[Dataset items]

BEGIN

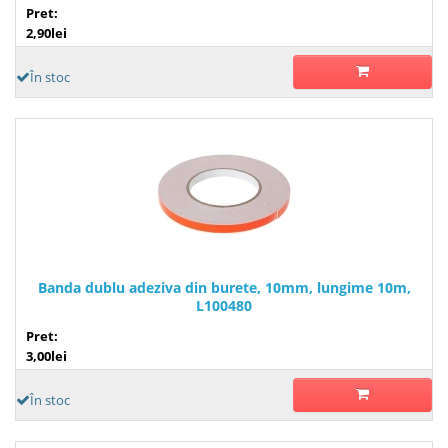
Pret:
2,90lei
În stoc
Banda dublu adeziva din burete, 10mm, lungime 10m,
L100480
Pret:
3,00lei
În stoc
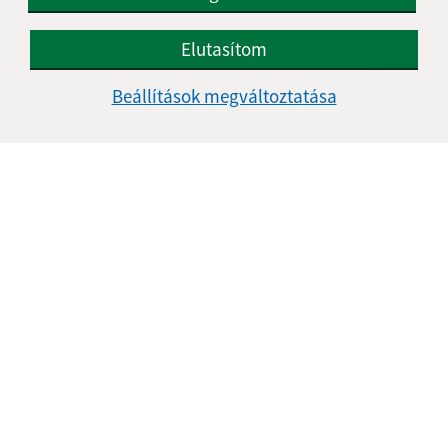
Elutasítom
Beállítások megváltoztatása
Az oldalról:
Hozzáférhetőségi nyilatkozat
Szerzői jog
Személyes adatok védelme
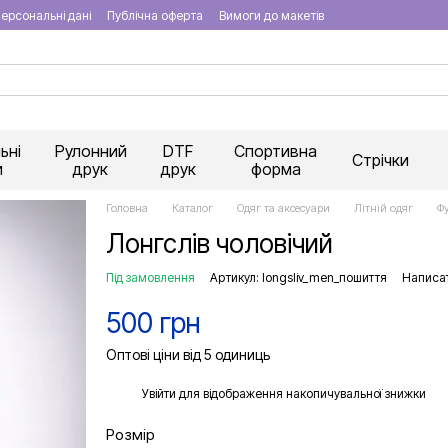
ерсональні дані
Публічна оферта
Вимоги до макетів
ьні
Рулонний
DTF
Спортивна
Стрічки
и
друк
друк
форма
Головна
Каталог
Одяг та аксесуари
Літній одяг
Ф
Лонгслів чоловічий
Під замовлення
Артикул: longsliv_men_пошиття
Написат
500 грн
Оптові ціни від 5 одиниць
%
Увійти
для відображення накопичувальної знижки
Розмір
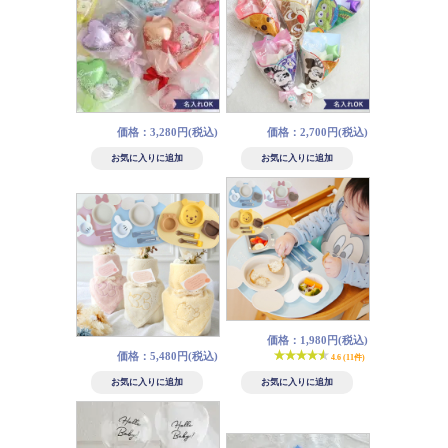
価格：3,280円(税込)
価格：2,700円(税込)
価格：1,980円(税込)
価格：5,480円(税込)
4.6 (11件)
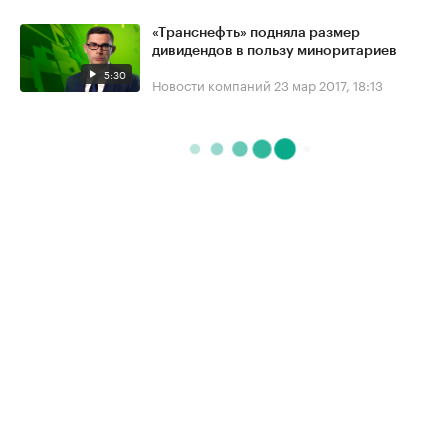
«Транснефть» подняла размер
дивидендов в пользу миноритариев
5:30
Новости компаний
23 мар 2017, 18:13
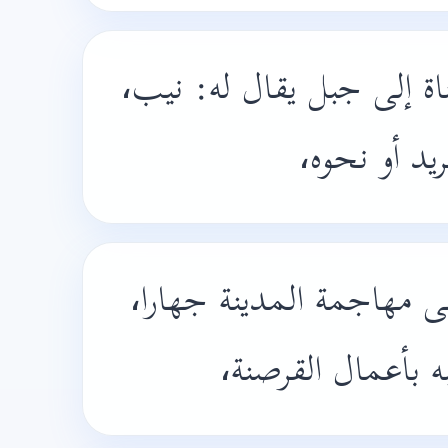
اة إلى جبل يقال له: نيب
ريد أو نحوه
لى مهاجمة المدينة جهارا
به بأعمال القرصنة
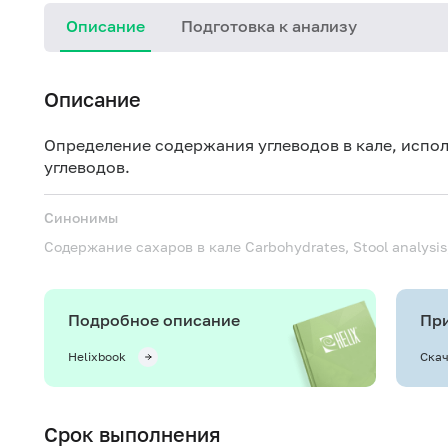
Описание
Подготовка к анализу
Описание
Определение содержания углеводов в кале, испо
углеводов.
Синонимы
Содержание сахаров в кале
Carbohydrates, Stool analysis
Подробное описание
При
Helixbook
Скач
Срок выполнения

END
BEGIN

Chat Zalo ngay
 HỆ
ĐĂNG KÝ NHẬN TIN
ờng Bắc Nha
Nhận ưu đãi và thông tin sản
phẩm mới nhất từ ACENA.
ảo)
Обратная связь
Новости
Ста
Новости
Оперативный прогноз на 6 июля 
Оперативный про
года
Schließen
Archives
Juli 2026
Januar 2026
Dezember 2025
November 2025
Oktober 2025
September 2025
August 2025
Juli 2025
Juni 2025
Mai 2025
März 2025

END

* Exercise brief:
Filter the entries down to the lines with the word "Оперативный" in them.

* Task result:
Оперативный прогноз на 6 июля 
Оперативный про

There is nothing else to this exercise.